■ REQUIREMENT ■
Could you please return each line of the data that has the word "plant"?

*** SOURCE MATERIAL Section Begins ***

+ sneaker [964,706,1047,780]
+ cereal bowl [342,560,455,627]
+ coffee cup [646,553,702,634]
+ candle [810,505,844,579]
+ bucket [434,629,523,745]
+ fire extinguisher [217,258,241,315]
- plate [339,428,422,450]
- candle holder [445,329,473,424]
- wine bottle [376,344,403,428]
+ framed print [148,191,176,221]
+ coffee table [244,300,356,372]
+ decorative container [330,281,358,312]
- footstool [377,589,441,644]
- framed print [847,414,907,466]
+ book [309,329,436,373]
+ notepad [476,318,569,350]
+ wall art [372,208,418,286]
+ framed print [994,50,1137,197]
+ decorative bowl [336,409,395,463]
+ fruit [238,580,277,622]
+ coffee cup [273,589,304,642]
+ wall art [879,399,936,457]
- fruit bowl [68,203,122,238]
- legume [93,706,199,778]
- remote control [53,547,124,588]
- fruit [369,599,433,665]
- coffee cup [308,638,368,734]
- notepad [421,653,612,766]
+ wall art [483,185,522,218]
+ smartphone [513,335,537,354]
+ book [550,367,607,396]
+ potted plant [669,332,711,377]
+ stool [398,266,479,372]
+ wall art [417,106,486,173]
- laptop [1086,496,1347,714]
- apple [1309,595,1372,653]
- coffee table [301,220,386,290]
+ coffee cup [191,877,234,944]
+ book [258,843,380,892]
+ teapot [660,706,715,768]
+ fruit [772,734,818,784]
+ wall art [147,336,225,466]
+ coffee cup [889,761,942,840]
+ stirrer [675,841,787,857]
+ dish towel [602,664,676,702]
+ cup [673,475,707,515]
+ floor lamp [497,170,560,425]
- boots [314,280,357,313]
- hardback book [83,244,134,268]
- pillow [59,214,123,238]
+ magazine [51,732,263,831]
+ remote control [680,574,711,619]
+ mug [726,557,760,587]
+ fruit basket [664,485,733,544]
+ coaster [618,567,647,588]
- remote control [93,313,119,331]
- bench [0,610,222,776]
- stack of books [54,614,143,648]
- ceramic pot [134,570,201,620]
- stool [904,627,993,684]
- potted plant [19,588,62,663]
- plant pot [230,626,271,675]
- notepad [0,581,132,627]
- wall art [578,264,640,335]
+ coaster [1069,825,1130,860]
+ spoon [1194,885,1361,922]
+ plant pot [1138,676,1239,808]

*** SOURCE MATERIAL Section Ends ***

■ WRITTEN SOLUTION ■
+ potted plant [669,332,711,377]
- potted plant [19,588,62,663]
- plant pot [230,626,271,675]
+ plant pot [1138,676,1239,808]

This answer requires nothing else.